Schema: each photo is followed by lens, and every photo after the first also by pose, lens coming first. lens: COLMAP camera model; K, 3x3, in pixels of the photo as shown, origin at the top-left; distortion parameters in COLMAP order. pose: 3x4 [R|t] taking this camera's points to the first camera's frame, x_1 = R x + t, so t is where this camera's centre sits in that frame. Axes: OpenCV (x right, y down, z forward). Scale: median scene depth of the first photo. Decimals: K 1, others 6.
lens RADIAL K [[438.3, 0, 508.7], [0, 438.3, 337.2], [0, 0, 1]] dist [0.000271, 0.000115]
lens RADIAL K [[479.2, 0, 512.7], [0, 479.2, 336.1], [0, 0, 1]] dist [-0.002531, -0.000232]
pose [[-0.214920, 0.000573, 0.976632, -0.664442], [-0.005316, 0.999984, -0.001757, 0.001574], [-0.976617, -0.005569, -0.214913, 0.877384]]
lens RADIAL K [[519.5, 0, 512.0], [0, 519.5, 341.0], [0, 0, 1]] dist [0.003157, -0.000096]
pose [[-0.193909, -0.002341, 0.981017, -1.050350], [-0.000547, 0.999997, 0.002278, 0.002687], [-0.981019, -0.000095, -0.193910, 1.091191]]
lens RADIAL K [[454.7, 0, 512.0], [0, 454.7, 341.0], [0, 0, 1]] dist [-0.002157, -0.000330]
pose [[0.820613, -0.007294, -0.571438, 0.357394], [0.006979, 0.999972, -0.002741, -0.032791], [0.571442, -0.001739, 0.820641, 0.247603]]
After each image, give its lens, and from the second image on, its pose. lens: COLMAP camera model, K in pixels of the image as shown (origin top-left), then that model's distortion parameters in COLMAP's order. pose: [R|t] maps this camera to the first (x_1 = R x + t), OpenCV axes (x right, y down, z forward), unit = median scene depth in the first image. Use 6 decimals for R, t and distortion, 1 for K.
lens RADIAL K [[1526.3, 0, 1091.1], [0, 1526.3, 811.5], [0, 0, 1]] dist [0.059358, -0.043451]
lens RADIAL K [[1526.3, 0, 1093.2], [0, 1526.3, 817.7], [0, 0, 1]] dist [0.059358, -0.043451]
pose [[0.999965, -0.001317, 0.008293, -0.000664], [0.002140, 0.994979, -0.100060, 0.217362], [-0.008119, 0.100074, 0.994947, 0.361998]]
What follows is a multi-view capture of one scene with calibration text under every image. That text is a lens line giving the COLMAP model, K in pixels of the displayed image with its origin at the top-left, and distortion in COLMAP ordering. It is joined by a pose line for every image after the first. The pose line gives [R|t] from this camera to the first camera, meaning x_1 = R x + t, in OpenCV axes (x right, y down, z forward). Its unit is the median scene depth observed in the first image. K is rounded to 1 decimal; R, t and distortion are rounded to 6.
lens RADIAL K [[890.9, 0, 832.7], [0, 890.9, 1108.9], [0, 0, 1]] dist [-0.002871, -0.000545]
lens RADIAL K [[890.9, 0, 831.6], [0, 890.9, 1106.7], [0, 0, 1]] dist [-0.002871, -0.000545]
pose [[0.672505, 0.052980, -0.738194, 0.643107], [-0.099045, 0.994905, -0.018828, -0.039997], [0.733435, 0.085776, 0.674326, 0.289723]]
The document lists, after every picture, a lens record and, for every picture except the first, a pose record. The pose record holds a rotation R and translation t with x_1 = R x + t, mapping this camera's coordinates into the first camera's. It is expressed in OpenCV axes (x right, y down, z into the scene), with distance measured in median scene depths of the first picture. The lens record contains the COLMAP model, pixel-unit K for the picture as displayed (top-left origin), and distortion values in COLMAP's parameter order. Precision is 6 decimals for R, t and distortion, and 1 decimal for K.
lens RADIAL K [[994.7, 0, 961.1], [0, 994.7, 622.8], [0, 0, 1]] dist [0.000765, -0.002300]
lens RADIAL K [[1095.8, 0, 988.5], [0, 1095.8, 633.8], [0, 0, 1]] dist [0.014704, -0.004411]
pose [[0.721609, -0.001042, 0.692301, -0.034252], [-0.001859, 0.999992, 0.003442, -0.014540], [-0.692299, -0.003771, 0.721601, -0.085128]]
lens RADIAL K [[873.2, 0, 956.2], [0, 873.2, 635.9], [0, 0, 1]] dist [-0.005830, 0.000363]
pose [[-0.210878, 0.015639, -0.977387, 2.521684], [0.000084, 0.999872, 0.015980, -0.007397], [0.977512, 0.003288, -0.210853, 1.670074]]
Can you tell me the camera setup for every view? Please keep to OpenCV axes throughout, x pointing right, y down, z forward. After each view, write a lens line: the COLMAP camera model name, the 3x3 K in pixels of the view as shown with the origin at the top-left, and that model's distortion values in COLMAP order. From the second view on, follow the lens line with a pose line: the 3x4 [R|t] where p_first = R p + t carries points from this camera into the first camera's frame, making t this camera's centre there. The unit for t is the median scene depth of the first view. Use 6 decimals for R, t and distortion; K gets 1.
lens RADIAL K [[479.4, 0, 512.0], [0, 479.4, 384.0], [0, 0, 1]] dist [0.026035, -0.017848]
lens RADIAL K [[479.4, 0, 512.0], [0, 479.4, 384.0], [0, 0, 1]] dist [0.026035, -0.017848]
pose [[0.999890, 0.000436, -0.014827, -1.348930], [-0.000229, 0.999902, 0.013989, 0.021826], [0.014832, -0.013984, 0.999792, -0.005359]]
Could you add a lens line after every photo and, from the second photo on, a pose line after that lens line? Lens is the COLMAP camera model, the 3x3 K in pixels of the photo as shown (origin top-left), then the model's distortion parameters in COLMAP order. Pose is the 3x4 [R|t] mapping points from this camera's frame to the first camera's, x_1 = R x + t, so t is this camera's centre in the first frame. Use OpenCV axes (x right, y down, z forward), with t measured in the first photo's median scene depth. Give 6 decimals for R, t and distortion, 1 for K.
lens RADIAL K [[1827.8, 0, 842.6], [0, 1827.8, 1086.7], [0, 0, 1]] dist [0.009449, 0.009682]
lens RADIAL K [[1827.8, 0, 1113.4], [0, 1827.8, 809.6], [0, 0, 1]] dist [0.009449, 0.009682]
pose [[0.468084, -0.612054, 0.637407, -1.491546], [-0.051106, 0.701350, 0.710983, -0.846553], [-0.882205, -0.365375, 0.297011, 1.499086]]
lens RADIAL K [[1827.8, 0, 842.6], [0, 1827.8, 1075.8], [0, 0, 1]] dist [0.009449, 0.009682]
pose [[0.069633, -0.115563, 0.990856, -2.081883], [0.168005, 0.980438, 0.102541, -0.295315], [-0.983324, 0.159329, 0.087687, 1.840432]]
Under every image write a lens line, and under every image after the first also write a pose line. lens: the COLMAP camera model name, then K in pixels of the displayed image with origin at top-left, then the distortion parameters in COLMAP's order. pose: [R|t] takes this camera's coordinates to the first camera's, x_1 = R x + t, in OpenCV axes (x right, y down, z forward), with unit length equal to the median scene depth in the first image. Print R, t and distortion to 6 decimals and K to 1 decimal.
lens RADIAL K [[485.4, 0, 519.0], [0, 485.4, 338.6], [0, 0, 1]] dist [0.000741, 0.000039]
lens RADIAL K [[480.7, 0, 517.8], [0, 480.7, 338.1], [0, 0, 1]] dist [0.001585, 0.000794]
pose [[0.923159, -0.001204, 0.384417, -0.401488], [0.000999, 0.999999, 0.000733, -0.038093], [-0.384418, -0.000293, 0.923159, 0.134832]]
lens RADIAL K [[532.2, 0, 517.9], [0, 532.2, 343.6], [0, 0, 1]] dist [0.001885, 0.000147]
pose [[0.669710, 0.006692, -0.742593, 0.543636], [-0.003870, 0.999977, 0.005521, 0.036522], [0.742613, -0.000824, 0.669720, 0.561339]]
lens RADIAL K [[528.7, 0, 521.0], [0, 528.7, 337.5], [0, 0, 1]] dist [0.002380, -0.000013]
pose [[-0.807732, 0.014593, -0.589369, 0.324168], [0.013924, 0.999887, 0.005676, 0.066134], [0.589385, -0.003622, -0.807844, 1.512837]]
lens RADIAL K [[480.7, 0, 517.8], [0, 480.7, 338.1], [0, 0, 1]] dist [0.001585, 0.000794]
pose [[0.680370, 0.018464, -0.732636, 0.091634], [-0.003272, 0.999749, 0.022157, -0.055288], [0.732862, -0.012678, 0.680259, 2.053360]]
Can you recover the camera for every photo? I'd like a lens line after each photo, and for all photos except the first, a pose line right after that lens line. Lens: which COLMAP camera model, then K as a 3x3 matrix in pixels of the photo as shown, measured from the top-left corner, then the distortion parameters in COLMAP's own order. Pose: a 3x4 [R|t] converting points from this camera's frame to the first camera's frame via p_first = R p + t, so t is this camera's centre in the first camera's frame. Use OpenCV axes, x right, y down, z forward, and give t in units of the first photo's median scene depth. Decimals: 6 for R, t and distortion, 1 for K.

______

Rewrite everything in the listing from the line containing "Could you add" down to the line containing "0.159329, 0.087687, 1.840432]]", replacing "every photo" with "each photo" and leaving everything else unchanged.

■ RESPONSE BELOW:
Could you add a lens line after each photo and, from the second photo on, a pose line after that lens line? Lens is the COLMAP camera model, the 3x3 K in pixels of the photo as shown (origin top-left), then the model's distortion parameters in COLMAP order. Pose is the 3x4 [R|t] mapping points from this camera's frame to the first camera's, x_1 = R x + t, so t is this camera's centre in the first frame. Use OpenCV axes (x right, y down, z forward), with t measured in the first photo's median scene depth. Give 6 decimals for R, t and distortion, 1 for K.
lens RADIAL K [[1827.8, 0, 842.6], [0, 1827.8, 1086.7], [0, 0, 1]] dist [0.009449, 0.009682]
lens RADIAL K [[1827.8, 0, 1113.4], [0, 1827.8, 809.6], [0, 0, 1]] dist [0.009449, 0.009682]
pose [[0.468084, -0.612054, 0.637407, -1.491546], [-0.051106, 0.701350, 0.710983, -0.846553], [-0.882205, -0.365375, 0.297011, 1.499086]]
lens RADIAL K [[1827.8, 0, 842.6], [0, 1827.8, 1075.8], [0, 0, 1]] dist [0.009449, 0.009682]
pose [[0.069633, -0.115563, 0.990856, -2.081883], [0.168005, 0.980438, 0.102541, -0.295315], [-0.983324, 0.159329, 0.087687, 1.840432]]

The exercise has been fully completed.